Required action
Please render the entries from their start through the line containing "like I don't" as a Markdown table with the columns No. and Text, one row per line and blank lines left out.
Source material START
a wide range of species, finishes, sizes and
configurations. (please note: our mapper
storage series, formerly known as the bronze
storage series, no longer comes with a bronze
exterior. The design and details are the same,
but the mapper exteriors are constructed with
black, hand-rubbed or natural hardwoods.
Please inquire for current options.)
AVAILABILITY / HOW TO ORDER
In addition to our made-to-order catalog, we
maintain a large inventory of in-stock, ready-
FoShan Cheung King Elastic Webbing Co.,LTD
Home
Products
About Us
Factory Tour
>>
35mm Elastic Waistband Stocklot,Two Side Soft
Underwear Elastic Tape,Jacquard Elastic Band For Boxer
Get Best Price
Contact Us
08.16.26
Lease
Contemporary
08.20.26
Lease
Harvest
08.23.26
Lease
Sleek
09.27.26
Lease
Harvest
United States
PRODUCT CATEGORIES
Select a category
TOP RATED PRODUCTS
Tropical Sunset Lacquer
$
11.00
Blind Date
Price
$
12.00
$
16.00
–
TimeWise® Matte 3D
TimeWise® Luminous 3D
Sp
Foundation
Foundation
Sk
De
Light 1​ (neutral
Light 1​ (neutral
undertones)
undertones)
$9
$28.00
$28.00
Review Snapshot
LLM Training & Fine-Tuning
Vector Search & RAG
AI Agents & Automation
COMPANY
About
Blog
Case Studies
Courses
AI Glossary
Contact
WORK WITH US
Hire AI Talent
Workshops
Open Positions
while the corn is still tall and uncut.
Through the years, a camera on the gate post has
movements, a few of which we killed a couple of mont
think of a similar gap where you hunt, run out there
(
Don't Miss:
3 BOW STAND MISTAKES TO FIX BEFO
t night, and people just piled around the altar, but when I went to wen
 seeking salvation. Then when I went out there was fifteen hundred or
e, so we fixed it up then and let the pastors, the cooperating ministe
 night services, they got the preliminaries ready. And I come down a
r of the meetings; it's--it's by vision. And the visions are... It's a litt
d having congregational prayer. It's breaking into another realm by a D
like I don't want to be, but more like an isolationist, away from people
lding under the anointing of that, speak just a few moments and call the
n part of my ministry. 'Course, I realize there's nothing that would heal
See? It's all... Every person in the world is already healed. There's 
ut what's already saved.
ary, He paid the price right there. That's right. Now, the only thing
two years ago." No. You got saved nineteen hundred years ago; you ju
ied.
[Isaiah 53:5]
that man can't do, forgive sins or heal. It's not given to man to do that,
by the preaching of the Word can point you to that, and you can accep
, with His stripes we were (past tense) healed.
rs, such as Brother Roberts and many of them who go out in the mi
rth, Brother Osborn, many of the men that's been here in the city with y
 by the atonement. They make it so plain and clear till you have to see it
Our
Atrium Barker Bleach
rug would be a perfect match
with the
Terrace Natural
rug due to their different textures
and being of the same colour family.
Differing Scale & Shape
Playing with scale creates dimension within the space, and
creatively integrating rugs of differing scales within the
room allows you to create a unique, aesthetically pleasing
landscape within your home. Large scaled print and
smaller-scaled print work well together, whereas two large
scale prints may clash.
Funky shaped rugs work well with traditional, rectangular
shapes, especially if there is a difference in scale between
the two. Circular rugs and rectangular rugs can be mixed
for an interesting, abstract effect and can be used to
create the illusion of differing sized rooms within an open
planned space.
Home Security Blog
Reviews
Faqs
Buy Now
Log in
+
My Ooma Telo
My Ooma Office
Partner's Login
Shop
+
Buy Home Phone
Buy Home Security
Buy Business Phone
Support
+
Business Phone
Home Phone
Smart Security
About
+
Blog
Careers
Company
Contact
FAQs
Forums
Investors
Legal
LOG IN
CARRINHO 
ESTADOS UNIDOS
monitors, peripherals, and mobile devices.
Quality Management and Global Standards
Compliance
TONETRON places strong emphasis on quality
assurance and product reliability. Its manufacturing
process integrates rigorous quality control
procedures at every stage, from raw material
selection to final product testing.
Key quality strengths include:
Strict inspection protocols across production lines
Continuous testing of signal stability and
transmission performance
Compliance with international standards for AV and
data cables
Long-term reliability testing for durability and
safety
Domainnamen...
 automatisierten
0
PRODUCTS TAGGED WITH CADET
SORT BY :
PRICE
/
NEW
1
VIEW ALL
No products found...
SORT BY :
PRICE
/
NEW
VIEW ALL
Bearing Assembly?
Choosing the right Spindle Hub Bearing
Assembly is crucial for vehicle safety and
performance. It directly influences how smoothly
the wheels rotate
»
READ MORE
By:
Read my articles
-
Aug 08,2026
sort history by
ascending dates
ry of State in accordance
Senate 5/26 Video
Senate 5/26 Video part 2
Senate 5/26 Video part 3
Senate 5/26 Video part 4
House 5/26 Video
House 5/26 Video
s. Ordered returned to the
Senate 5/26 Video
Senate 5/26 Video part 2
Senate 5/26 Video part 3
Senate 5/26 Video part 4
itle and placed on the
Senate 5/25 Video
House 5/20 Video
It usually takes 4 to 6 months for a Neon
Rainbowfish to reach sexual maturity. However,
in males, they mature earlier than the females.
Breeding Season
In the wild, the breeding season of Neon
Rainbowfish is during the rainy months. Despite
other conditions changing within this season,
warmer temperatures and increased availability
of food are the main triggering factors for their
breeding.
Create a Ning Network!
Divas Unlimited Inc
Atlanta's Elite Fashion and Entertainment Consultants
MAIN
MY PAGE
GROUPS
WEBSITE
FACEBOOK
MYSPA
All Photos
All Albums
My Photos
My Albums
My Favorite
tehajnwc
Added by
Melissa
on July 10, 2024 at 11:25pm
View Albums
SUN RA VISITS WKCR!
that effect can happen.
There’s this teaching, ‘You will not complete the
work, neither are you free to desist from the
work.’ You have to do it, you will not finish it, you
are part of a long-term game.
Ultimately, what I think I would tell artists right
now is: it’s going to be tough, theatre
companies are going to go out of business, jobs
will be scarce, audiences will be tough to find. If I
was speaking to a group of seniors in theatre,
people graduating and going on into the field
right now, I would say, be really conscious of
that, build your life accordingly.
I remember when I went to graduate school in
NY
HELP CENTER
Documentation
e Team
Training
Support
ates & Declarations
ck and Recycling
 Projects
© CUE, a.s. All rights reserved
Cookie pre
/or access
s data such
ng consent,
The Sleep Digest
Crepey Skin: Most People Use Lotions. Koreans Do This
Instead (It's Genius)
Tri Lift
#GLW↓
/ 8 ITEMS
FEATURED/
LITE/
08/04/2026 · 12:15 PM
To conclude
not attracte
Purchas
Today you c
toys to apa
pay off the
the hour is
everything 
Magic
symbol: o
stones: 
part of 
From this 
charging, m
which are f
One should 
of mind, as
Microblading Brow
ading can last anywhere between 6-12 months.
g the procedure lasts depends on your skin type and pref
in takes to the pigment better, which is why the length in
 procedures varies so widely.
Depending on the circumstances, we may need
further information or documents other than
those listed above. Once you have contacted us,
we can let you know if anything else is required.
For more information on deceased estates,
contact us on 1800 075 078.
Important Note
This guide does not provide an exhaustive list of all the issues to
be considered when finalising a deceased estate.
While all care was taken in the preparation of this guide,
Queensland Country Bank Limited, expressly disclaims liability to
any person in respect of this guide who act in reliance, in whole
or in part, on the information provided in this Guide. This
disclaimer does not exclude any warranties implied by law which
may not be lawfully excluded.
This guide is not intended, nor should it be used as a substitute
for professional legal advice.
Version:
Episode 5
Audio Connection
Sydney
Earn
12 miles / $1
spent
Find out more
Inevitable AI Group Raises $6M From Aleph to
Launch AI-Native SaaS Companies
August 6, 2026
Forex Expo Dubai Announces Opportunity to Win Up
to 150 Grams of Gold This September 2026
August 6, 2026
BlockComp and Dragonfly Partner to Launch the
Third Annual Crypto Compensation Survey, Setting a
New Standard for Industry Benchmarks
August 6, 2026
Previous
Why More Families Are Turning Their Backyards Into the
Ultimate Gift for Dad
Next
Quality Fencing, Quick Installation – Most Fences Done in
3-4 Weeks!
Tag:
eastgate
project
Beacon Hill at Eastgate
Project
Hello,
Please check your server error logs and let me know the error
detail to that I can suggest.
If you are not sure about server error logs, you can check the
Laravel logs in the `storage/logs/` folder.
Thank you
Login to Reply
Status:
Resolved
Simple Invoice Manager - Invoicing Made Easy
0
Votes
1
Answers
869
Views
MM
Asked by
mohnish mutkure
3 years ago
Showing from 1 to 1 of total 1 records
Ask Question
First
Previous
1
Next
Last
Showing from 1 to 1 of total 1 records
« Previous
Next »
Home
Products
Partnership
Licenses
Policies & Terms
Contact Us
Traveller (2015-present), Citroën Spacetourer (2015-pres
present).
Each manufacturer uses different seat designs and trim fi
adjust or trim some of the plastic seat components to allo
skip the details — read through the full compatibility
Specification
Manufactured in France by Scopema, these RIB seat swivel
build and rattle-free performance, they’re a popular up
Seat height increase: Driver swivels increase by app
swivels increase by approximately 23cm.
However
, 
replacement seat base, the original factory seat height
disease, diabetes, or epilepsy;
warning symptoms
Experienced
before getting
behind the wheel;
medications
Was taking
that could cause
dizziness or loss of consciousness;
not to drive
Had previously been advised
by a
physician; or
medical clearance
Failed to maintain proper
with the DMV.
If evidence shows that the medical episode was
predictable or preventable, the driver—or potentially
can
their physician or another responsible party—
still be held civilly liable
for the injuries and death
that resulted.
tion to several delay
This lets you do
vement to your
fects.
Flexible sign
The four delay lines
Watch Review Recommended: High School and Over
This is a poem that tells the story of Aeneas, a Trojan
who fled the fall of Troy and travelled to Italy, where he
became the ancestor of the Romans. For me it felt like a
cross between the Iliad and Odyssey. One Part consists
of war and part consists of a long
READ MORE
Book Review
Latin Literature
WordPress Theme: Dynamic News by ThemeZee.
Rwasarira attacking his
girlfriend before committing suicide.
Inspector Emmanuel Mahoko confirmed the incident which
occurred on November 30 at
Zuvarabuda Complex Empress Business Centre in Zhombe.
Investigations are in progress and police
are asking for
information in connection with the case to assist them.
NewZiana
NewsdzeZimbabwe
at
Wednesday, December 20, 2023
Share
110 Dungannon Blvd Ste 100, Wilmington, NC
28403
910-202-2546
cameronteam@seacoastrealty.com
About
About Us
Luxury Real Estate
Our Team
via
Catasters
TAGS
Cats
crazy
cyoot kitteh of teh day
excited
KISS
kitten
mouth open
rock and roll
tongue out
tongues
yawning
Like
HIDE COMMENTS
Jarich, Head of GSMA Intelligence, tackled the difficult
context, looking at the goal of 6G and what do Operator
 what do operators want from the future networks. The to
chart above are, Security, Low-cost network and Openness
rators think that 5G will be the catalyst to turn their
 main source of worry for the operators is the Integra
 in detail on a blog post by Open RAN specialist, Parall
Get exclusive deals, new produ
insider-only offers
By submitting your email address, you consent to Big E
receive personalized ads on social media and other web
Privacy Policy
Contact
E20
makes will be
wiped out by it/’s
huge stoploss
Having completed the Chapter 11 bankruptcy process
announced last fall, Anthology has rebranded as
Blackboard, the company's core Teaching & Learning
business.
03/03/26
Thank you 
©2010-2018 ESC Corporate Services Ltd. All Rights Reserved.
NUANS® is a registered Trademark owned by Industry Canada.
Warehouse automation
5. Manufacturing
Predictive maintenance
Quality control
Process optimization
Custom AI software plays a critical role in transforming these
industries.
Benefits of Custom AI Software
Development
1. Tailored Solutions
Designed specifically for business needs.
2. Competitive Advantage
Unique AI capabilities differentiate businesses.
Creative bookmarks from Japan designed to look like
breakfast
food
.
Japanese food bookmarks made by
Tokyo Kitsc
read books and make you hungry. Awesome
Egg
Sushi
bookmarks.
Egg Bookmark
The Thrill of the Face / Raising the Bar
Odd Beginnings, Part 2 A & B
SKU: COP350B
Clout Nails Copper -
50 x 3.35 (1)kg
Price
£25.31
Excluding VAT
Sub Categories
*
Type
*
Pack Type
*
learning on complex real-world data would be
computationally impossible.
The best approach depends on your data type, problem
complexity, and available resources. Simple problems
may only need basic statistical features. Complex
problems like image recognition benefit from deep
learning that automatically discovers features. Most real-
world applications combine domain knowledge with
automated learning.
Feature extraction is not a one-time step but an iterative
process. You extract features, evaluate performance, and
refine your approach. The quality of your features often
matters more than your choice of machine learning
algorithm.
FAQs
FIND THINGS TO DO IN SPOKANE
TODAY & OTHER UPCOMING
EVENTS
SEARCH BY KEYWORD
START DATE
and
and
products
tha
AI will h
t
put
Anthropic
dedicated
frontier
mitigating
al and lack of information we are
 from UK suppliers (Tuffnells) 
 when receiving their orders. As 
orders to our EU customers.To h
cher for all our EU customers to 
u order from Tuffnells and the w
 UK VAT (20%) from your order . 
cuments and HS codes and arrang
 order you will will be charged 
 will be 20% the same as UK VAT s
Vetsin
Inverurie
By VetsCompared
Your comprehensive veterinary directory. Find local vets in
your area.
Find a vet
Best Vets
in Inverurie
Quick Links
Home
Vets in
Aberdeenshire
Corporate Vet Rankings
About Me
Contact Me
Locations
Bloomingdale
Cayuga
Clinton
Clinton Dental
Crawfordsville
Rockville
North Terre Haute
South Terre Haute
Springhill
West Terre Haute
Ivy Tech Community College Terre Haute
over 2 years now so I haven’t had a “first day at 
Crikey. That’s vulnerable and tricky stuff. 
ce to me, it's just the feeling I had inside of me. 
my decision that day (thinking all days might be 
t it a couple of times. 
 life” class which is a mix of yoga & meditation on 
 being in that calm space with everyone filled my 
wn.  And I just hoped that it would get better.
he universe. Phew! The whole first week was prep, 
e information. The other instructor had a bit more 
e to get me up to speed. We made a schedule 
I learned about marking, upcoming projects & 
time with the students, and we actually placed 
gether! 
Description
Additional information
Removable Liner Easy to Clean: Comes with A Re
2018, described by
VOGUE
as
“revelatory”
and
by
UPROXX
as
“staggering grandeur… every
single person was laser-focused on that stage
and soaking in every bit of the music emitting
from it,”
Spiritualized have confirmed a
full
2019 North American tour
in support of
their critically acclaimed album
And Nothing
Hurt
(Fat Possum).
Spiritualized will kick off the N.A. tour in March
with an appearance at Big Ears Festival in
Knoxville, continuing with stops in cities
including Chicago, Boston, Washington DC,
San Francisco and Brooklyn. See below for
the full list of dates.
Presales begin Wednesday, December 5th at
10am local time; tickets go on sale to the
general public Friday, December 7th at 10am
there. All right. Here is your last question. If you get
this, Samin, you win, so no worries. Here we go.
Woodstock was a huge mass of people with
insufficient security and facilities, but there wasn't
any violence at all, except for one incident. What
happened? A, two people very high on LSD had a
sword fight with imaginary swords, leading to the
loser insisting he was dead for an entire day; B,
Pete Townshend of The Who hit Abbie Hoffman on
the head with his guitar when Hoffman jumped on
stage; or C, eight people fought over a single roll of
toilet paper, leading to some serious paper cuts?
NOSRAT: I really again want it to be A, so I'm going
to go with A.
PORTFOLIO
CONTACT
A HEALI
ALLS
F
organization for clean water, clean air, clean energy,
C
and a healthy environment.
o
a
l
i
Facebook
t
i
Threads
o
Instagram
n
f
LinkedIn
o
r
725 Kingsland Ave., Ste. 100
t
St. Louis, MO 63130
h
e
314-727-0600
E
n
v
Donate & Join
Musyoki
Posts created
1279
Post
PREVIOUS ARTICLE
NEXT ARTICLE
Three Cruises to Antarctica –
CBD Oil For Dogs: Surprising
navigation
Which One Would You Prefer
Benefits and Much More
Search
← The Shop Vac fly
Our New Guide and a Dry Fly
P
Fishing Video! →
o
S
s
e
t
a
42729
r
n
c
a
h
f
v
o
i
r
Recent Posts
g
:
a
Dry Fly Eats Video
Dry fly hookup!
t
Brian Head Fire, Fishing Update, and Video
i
Source material END
Written solution
| No. | Text |
|---|---|
| 1 | a wide range of species, finishes, sizes and |
| 2 | configurations. (please note: our mapper |
| 3 | storage series, formerly known as the bronze |
| 4 | storage series, no longer comes with a bronze |
| 5 | exterior. The design and details are the same, |
| 6 | but the mapper exteriors are constructed with |
| 7 | black, hand-rubbed or natural hardwoods. |
| 8 | Please inquire for current options.) |
| 9 | AVAILABILITY / HOW TO ORDER |
| 10 | In addition to our made-to-order catalog, we |
| 11 | maintain a large inventory of in-stock, ready- |
| 12 | FoShan Cheung King Elastic Webbing Co.,LTD |
| 13 | Home |
| 14 | Products |
| 15 | About Us |
| 16 | Factory Tour |
| 17 | >> |
| 18 | 35mm Elastic Waistband Stocklot,Two Side Soft |
| 19 | Underwear Elastic Tape,Jacquard Elastic Band For Boxer |
| 20 | Get Best Price |
| 21 | Contact Us |
| 22 | 08.16.26 |
| 23 | Lease |
| 24 | Contemporary |
| 25 | 08.20.26 |
| 26 | Lease |
| 27 | Harvest |
| 28 | 08.23.26 |
| 29 | Lease |
| 30 | Sleek |
| 31 | 09.27.26 |
| 32 | Lease |
| 33 | Harvest |
| 34 | United States |
| 35 | PRODUCT CATEGORIES |
| 36 | Select a category |
| 37 | TOP RATED PRODUCTS |
| 38 | Tropical Sunset Lacquer |
| 39 | $ |
| 40 | 11.00 |
| 41 | Blind Date |
| 42 | Price |
| 43 | $ |
| 44 | 12.00 |
| 45 | $ |
| 46 | 16.00 |
| 47 | – |
| 48 | TimeWise® Matte 3D |
| 49 | TimeWise® Luminous 3D |
| 50 | Sp |
| 51 | Foundation |
| 52 | Foundation |
| 53 | Sk |
| 54 | De |
| 55 | Light 1​ (neutral |
| 56 | Light 1​ (neutral |
| 57 | undertones) |
| 58 | undertones) |
| 59 | $9 |
| 60 | $28.00 |
| 61 | $28.00 |
| 62 | Review Snapshot |
| 63 | LLM Training & Fine-Tuning |
| 64 | Vector Search & RAG |
| 65 | AI Agents & Automation |
| 66 | COMPANY |
| 67 | About |
| 68 | Blog |
| 69 | Case Studies |
| 70 | Courses |
| 71 | AI Glossary |
| 72 | Contact |
| 73 | WORK WITH US |
| 74 | Hire AI Talent |
| 75 | Workshops |
| 76 | Open Positions |
| 77 | while the corn is still tall and uncut. |
| 78 | Through the years, a camera on the gate post has |
| 79 | movements, a few of which we killed a couple of mont |
| 80 | think of a similar gap where you hunt, run out there |
| 81 | ( |
| 82 | Don't Miss: |
| 83 | 3 BOW STAND MISTAKES TO FIX BEFO |
| 84 | t night, and people just piled around the altar, but when I went to wen |
| 85 |  seeking salvation. Then when I went out there was fifteen hundred or |
| 86 | e, so we fixed it up then and let the pastors, the cooperating ministe |
| 87 |  night services, they got the preliminaries ready. And I come down a |
| 88 | r of the meetings; it's--it's by vision. And the visions are... It's a litt |
| 89 | d having congregational prayer. It's breaking into another realm by a D |
| 90 | like I don't want to be, but more like an isolationist, away from people |